Hedge funds cut bullish gold price bets 60% since January

Hedge funds cut bullish gold price bets 60% since January

But not so much anymore

Large scale speculators in gold futures added massively to short positions – bets that prices will fall – ahead of Wednesday’s Federal Reserve meeting that will to set the tone for the gold market.

On Monday the gold price held above the crucial $1,150 an ounce support level – likely to be severely tested in two days time if the US central banks’ Federal Open Market Committee pronouncements on rate hikes foresee a sooner-rather-than-later scenario.

The gold price closed below $1,150 during only two sessions in early November, but soon bounced back. For a sustained period of sub-$1,150 gold you have to go back to April 8, 2010.

Silver futures trended stronger on Monday with May contracts recovering to exchange hands at $15.60 an ounce in midday trade. Like gold, silver went off to the races at the start of the year to hit a 2015 high of $18.36 on January 22, but has since given up all its 2015 gains.

Gold is down more than $150 an ounce from its 2015 high above $1,300 hit in January and the precious metals’ decline since then is evident in the futures positioning of large investors like hedge funds or so-called “managed money”.

In the week to March 10 according to the Commodity Futures Trading Commission’s weekly Commitment of Traders data bullish positioning was trimmed for the sixth week in a row.

Hedge funds increased short positions on gold – bets that prices will fall – by 34.6% and cut long positions at the same time, reducing the net long position by 26% to 6.5 million ounces. That’s more than 60% below January’s bullish positioning.

Silver positioning also turned bearish last week with speculators adding 32% to short positions and scaling back longs for a net long position of 77.8 million ounces.

Like the price of silver, speculation in silver futures tend to be volatile. Hedge funds had to cover a net short position of 53 million ounces in October last year after pushing longs to a record of 234 million ounces only three months earlier.

It’s not only precious metals that have fallen out of favour with hedge funds.
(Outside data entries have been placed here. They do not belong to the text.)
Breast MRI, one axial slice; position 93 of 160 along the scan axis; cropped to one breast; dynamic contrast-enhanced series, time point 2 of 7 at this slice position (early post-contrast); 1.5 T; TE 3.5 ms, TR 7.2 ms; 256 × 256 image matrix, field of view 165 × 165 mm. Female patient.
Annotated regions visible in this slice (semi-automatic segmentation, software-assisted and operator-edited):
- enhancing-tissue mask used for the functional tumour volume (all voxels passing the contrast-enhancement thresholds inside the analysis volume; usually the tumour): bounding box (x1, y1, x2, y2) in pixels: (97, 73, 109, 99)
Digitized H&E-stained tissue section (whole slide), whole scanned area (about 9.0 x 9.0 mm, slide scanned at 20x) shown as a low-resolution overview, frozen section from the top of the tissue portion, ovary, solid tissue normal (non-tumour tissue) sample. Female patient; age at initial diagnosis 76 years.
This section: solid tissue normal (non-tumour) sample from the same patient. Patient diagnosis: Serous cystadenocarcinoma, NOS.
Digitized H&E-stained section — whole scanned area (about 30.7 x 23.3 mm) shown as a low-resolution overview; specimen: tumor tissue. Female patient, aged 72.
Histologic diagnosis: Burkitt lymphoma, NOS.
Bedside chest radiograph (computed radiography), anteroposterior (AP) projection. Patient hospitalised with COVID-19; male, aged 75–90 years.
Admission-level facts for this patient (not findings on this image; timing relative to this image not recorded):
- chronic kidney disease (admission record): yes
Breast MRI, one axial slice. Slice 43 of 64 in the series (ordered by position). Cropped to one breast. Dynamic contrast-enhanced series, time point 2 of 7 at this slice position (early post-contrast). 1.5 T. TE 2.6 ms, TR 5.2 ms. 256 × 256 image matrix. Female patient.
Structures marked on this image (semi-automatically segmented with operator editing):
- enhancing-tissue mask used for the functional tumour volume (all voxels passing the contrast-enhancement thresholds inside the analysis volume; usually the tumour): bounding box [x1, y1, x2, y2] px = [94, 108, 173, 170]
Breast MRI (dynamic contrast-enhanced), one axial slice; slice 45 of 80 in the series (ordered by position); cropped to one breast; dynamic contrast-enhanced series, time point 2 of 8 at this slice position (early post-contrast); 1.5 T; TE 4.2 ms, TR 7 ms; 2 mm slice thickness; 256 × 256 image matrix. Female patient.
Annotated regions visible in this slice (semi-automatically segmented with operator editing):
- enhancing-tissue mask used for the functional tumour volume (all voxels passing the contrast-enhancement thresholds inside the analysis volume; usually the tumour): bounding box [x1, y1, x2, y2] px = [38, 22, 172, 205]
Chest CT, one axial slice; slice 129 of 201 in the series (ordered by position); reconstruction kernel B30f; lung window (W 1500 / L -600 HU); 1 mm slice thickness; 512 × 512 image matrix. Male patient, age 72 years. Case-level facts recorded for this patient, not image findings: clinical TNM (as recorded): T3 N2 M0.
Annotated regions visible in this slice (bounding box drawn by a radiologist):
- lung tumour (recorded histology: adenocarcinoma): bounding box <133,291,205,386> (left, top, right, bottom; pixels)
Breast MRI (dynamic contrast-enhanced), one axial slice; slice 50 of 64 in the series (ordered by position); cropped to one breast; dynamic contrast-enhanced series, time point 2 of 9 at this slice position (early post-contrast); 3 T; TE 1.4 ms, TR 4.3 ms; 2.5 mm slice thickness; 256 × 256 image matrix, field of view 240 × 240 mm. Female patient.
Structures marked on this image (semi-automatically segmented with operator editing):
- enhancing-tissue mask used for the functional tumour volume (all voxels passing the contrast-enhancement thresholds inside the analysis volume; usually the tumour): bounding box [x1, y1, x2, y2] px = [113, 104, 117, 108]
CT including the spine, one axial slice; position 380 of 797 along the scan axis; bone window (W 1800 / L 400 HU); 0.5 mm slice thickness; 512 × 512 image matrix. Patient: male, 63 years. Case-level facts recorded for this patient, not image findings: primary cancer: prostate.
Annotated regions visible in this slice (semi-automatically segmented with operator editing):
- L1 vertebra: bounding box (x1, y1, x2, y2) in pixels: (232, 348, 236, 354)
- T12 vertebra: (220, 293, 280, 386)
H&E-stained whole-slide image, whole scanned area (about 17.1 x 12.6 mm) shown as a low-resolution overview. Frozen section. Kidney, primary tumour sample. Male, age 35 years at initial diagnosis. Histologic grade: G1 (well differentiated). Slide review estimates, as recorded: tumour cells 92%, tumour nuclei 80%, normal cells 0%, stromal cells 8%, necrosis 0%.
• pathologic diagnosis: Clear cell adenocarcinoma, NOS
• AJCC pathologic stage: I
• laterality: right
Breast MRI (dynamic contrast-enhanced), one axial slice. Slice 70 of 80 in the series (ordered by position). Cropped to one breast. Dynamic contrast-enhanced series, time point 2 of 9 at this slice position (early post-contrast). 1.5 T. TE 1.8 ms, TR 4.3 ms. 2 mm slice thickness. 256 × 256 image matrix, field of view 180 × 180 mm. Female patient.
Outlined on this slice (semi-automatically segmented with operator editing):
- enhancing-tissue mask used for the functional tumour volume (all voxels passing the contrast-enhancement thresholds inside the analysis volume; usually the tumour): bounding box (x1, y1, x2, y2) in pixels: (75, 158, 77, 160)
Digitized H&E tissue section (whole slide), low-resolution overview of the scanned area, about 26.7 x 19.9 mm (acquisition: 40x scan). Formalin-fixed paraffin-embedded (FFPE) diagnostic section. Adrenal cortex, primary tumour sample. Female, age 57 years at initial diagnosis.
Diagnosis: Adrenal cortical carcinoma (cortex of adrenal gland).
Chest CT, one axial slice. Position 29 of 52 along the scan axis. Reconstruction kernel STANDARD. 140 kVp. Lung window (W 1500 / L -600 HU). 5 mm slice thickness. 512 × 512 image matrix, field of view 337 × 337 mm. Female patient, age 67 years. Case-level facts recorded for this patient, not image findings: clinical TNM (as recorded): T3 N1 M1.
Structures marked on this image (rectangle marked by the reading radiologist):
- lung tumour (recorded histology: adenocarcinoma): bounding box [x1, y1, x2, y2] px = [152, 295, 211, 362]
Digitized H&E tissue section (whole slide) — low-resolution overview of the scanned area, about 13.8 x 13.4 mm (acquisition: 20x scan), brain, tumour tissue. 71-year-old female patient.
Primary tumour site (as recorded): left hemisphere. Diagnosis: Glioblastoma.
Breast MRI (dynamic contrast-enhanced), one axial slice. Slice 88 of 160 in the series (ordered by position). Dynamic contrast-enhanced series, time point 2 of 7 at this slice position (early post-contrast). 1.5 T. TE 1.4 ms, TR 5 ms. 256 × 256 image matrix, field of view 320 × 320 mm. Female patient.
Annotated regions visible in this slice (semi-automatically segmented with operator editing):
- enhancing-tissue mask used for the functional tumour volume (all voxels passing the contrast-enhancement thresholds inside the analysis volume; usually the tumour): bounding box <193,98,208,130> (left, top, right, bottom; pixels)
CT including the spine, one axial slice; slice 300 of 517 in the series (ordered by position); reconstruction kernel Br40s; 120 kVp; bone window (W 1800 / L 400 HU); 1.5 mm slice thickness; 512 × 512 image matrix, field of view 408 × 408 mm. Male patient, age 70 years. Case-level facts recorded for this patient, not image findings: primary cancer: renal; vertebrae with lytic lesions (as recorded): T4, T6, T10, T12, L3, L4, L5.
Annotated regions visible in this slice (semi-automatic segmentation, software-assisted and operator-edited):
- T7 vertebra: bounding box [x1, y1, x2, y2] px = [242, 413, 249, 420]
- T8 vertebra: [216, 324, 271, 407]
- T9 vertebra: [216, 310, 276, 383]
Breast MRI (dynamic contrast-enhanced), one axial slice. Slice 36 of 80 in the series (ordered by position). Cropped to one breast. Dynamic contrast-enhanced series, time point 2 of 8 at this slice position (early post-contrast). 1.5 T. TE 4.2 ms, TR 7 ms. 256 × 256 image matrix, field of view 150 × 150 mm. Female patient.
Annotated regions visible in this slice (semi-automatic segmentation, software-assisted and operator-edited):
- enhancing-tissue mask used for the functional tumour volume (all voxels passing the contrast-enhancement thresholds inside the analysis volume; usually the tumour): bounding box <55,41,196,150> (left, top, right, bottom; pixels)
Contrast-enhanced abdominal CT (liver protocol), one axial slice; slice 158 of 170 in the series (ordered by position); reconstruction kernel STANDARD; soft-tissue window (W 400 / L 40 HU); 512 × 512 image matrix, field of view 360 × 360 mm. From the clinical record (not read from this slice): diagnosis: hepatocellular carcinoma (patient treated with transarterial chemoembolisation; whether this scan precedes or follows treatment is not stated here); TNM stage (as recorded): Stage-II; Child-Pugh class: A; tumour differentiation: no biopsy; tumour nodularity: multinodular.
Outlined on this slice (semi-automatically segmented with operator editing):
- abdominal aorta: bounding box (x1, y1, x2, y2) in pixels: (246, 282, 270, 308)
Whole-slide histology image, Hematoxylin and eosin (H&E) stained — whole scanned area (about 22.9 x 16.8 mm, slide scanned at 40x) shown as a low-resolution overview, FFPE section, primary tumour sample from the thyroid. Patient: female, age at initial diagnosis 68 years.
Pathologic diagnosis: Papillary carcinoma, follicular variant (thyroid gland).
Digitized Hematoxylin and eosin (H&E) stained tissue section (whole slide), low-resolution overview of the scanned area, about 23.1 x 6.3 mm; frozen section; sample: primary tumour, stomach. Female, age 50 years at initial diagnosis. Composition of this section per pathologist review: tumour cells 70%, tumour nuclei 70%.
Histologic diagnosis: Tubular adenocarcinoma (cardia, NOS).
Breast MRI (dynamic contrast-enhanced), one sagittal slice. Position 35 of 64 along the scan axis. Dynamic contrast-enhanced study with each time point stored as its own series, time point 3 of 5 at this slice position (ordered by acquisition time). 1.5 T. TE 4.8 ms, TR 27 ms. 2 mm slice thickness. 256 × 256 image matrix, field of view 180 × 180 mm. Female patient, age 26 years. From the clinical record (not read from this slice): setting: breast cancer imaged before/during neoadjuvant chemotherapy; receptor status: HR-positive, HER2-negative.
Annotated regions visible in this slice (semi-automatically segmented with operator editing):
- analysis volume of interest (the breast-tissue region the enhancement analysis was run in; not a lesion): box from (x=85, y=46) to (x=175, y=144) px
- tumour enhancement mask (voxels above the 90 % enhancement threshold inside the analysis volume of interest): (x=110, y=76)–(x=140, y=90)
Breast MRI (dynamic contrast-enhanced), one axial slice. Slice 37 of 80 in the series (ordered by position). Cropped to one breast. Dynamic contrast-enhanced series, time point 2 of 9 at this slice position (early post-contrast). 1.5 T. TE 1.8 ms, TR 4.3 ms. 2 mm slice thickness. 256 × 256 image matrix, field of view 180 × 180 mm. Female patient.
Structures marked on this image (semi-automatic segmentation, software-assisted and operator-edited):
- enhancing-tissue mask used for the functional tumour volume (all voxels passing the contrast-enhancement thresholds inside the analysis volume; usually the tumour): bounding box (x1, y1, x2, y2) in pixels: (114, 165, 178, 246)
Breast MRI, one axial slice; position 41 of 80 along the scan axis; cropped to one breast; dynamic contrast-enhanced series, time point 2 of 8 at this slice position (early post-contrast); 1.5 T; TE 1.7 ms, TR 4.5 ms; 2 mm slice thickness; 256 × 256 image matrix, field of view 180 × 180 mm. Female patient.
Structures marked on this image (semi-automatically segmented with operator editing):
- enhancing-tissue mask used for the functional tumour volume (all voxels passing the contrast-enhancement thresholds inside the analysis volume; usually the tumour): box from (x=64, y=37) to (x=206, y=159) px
Large scale futures investors cut bullish exposure to 24 commodities by 26% during the week. Across all sectors – from soybeans and diesel to lean hogs and palladium – net-long were run down to just 334,000 lots of futures and options.

That’s down from 2.1 million net long positions a year ago and the worst outlook since the height of global financial crisis six years ago according to data from Bloomberg and Saxo Bank.